IPOs have generally been considered risky territory in the last few years, tainted by a flurry of offerings from dot-coms in the 1990s that lacked earnings, products, or realistic business plans. The daily storm of IPOs that blew through the boom has slowed to a trickle in the last 12 months, with only 18 IPOs occurring this year.
But analysts figure Netgear may have what it takes to help shake off any of the negative connotations lingering from the tech bust that took place in 2000. The company makes networking products for homes and small businesses, including wireless cards and access points, cable-modem routers, hubs, and switches. That's an area showing some strong growth, In-Stat/MDR analyst Mike Wolfe says. Besides, there's something else setting Netgear apart: It's turning a profit. In the first quarter of the year, the company posted net income of $1.6 million on sales of $67.7 million.

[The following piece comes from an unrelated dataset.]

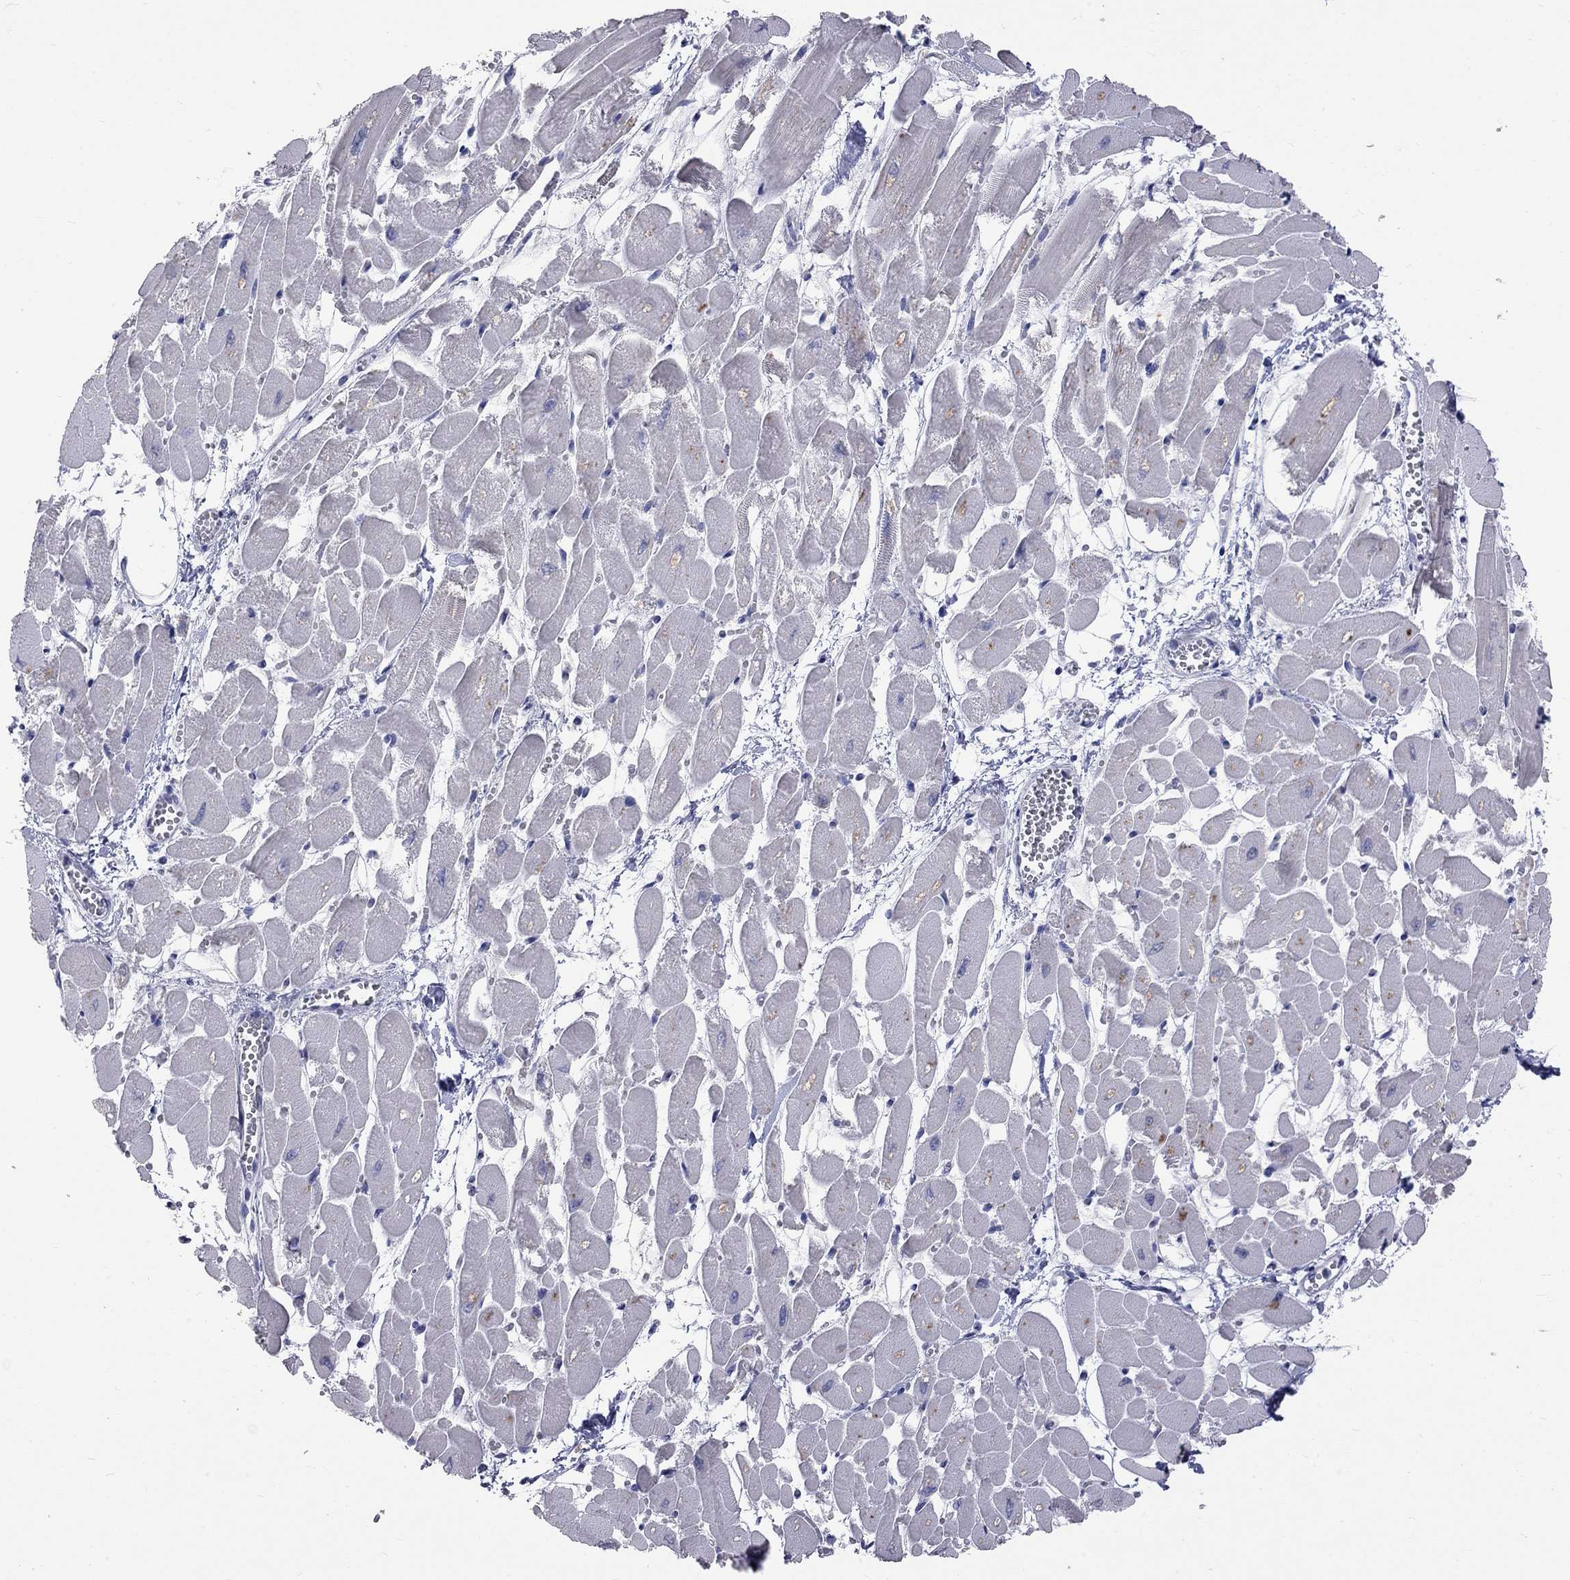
{"staining": {"intensity": "negative", "quantity": "none", "location": "none"}, "tissue": "heart muscle", "cell_type": "Cardiomyocytes", "image_type": "normal", "snomed": [{"axis": "morphology", "description": "Normal tissue, NOS"}, {"axis": "topography", "description": "Heart"}], "caption": "High power microscopy image of an IHC image of unremarkable heart muscle, revealing no significant positivity in cardiomyocytes.", "gene": "OPRK1", "patient": {"sex": "female", "age": 52}}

Netgear is one of a handful of companies that may herald an end to the IPO drought; of the 18 IPOs this year, eight came out in the last month. A few of those companies are even tech vendors; virtual network provider iPass Inc. debuted at $14 a week ago and is now trading around $18.
Netgear is a 7-year-old company and for a period from 1998 to 2000 was a subsidiary of Nortel Networks Ltd. This is the second time the company has tried to go public; in September 2000, Netgear filed the appropriate papers but didn't follow through with the IPO.
Lehman Brothers was the lead underwriter of the IPO, assisted by co-managers Merrill Lynch and UBS Investment Bank.